Procurement Game Changer
The model uses an innovative, whole-life approach to finance; the cost of the works is designed to be equal to the expected savings in maintenance and energy over a 30-year period. It is outcome-based, offering guarantees for both landlord and tenant. And for the Sneinton pilot, this meant a shift in mindset by all those involved.
Generally, when a local council issues a tender, it is seeking the lowest upfront cost. According to Emily Braham, Head of Sustainable Energy at Nottingham City Homes, this can reward lower quality and puts the contractor against the client – council – right from the start. Specifications are set from the start and bidders try to match them by competing on cost. With the Sneinton retrofit scheme, things were turned on their head; both council and contractor found themselves embarking on a steep learning curve where contractual specifications came at the end of the iterative dialogue process rather than at the beginning.
This was indeed unusual in that NCC had to tender for an outcome-based retrofit that was yet to be designed. Furthermore, they didn’t exactly know what they were asking for; they only really knew the outcome which was the 2050 energy standards. The big unknown was: What performance could actually be achieved and achieved cost effectively? As Emily Braham explains: “It was painstaking work putting together a tender when we didn’t have a benchmark to guide us. And at the beginning, we wondered how we would actually be able to evaluate the incoming bids. We and the bidders all found ourselves in unchartered waters.”
Despite a radically new approach, the procurement process – known as a dialogue process – offers a number of advantages for the long term. Pre-selected bidders enter a dialogue with the client before specifications are drawn up. Unlike the traditional process, this new approach focuses first on the outcome required and only then on the solutions.
This gives a lot more scope to contractors who have greater possibility to come up with fuller and better adapted solutions. More innovation emerges and upfront thinking and discussion takes place as bidders aren’t shackled to a set of specifications imposed by the client.
In Sneinton, the whole process became a partnered approach and both parties had to embrace a new way of working together. Nottingham Council and contractor aimed for two groups of outcome: aesthetics and energy efficiency to 2050 standards. Tenants didn’t sit on the sidelines as the process included extensive consultation, bringing them and the wider local community in at key stages so that their aspirations could be taken into account.
The REMOURBAN project offered Nottingham City Council and NCH the chance to test the technology and the model for future roll-out in other areas. Besides Nottingham, the international consortium includes the cities of Valladolid (Spain) and Tepebasi (Turkey). Known as “Lighthouse Cities“, they are delivering and sharing a raft of smart city solutions with a view to replicating them in other “Follower Cities” across Europe.

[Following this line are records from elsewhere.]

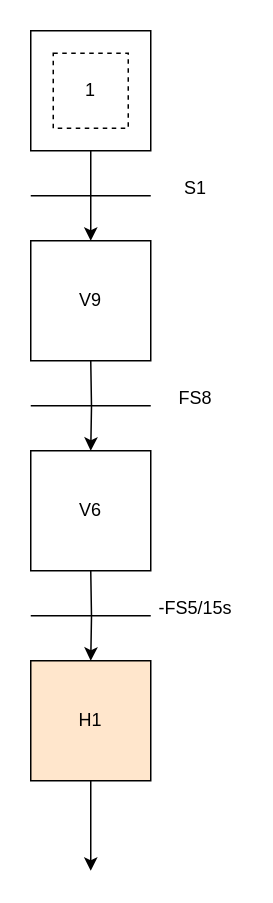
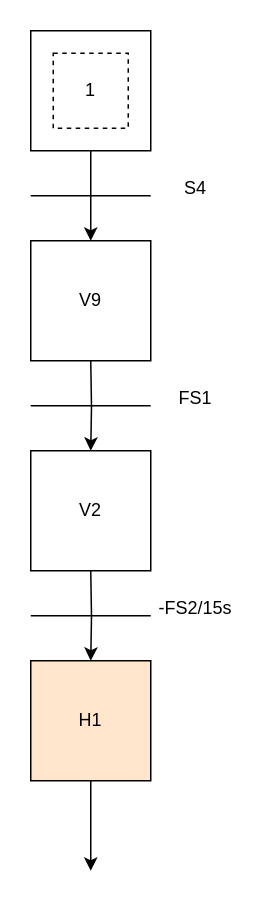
  <mxCell id="0" />
  <mxCell id="1" parent="0" />
  <mxCell id="2" value="" style="group" vertex="1" connectable="0" parent="1"><mxGeometry x="20" y="20" width="80" height="80" as="geometry" /></mxCell>
  <mxCell id="3" value="" style="whiteSpace=wrap;html=1;aspect=fixed;" vertex="1" parent="2"><mxGeometry width="80" height="80" as="geometry" /></mxCell>
  <mxCell id="4" value="1" style="whiteSpace=wrap;html=1;aspect=fixed;dashed=1;" vertex="1" parent="2"><mxGeometry x="15" y="15" width="50" height="50" as="geometry" /></mxCell>
  <mxCell id="5" value="V9" style="whiteSpace=wrap;html=1;aspect=fixed;" vertex="1" parent="1"><mxGeometry x="20" y="160" width="80" height="80" as="geometry" /></mxCell>
  <mxCell id="6" style="edgeStyle=orthogonalEdgeStyle;rounded=0;orthogonalLoop=1;jettySize=auto;html=1;" edge="1" parent="1" source="3" target="5"><mxGeometry relative="1" as="geometry" /></mxCell>
- <mxCell id="7" value="V6" style="whiteSpace=wrap;html=1;aspect=fixed;" vertex="1" parent="1"><mxGeometry x="20" y="300" width="80" height="80" as="geometry" /></mxCell>
+ <mxCell id="7" value="V2" style="whiteSpace=wrap;html=1;aspect=fixed;" vertex="1" parent="1"><mxGeometry x="20" y="300" width="80" height="80" as="geometry" /></mxCell>
  <mxCell id="8" style="edgeStyle=orthogonalEdgeStyle;rounded=0;orthogonalLoop=1;jettySize=auto;html=1;" edge="1" parent="1" target="7"><mxGeometry relative="1" as="geometry"><mxPoint x="60" y="240" as="sourcePoint" /></mxGeometry></mxCell>
  <mxCell id="9" value="H1" style="whiteSpace=wrap;html=1;aspect=fixed;fillColor=#ffe6cc;" vertex="1" parent="1"><mxGeometry x="20" y="440" width="80" height="80" as="geometry" /></mxCell>
  <mxCell id="10" style="edgeStyle=orthogonalEdgeStyle;rounded=0;orthogonalLoop=1;jettySize=auto;html=1;" edge="1" parent="1" target="9"><mxGeometry relative="1" as="geometry"><mxPoint x="60" y="380" as="sourcePoint" /></mxGeometry></mxCell>
  <mxCell id="11" style="edgeStyle=orthogonalEdgeStyle;rounded=0;orthogonalLoop=1;jettySize=auto;html=1;" edge="1" parent="1"><mxGeometry relative="1" as="geometry"><mxPoint x="60" y="520" as="sourcePoint" /><mxPoint x="60" y="580" as="targetPoint" /></mxGeometry></mxCell>
  <mxCell id="12" value="" style="endArrow=none;html=1;rounded=0;" edge="1" parent="1"><mxGeometry width="50" height="50" relative="1" as="geometry"><mxPoint x="20" y="130" as="sourcePoint" /><mxPoint x="100" y="130" as="targetPoint" /></mxGeometry></mxCell>
- <mxCell id="13" value="S1" style="text;html=1;align=center;verticalAlign=middle;whiteSpace=wrap;rounded=0;" vertex="1" parent="1"><mxGeometry x="100" y="110" width="60" height="30" as="geometry" /></mxCell>
+ <mxCell id="13" value="S4" style="text;html=1;align=center;verticalAlign=middle;whiteSpace=wrap;rounded=0;" vertex="1" parent="1"><mxGeometry x="100" y="110" width="60" height="30" as="geometry" /></mxCell>
  <mxCell id="14" value="" style="endArrow=none;html=1;rounded=0;" edge="1" parent="1"><mxGeometry width="50" height="50" relative="1" as="geometry"><mxPoint x="20" y="270" as="sourcePoint" /><mxPoint x="100" y="270" as="targetPoint" /></mxGeometry></mxCell>
- <mxCell id="15" value="FS8" style="text;html=1;align=center;verticalAlign=middle;whiteSpace=wrap;rounded=0;" vertex="1" parent="1"><mxGeometry x="100" y="250" width="60" height="30" as="geometry" /></mxCell>
+ <mxCell id="15" value="FS1" style="text;html=1;align=center;verticalAlign=middle;whiteSpace=wrap;rounded=0;" vertex="1" parent="1"><mxGeometry x="100" y="250" width="60" height="30" as="geometry" /></mxCell>
  <mxCell id="16" value="" style="endArrow=none;html=1;rounded=0;" edge="1" parent="1"><mxGeometry width="50" height="50" relative="1" as="geometry"><mxPoint x="20" y="410" as="sourcePoint" /><mxPoint x="100" y="410" as="targetPoint" /></mxGeometry></mxCell>
- <mxCell id="17" value="-FS5/15s" style="text;html=1;align=center;verticalAlign=middle;whiteSpace=wrap;rounded=0;" vertex="1" parent="1"><mxGeometry x="100" y="390" width="60" height="30" as="geometry" /></mxCell>
+ <mxCell id="17" value="-FS2/15s" style="text;html=1;align=center;verticalAlign=middle;whiteSpace=wrap;rounded=0;" vertex="1" parent="1"><mxGeometry x="100" y="390" width="60" height="30" as="geometry" /></mxCell>
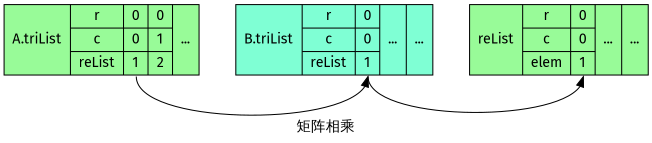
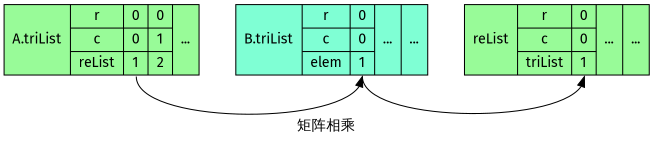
  digraph {
    fontname="Fira Sans"
    label="矩阵相乘"
    rankdir=LR
    node [fillcolor=palegreen fontname="Fira Sans" shape=record style=filled]
    edge [fontname="Fira Sans"]
    n1 [label="{<f0> A.triList | {r |<here> c |reList } |{0|<here> 0|<f1> 1} | {0|<here> 1|<f2> 2} | ...}"]
-   n2 [fillcolor=aquamarine label="{<f3> B.triList | {r |<here> c |reList } |{0|<here> 0|<f4> 1} | ... | ...}"]
-   n3 [label="{<f5> reList | {r|<here> c|elem} |{0|<here> 0|<f6> 1} | ...| ...}"]
+   n2 [fillcolor=aquamarine label="{<f3> B.triList | {r |<here> c |elem } |{0|<here> 0|<f4> 1} | ... | ...}"]
+   n3 [label="{<f5> reList | {r|<here> c|triList} |{0|<here> 0|<f6> 1} | ...| ...}"]
    n1 -> n2 [headport=f4 tailport=f1]
    n2 -> n3 [headport=f6 tailport=f4]
  }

“The EU-funded REMOURBAN project was critical as it enabled this model to be tested in the UK, and Nottingham City Homes have taken a really innovation approach but they wouldn’t have been able to do this without vital funds for demonstrations projects,” says Emily Braham.
Building on the achievement in Sneinton, Nottingham City Council have now successfully secured over £5 million from the European Regional Development Fund to extend the Energiesprong pilot to over 150 NCH properties. Other towns and cities in the UK are set to replicate the Sneinton experience.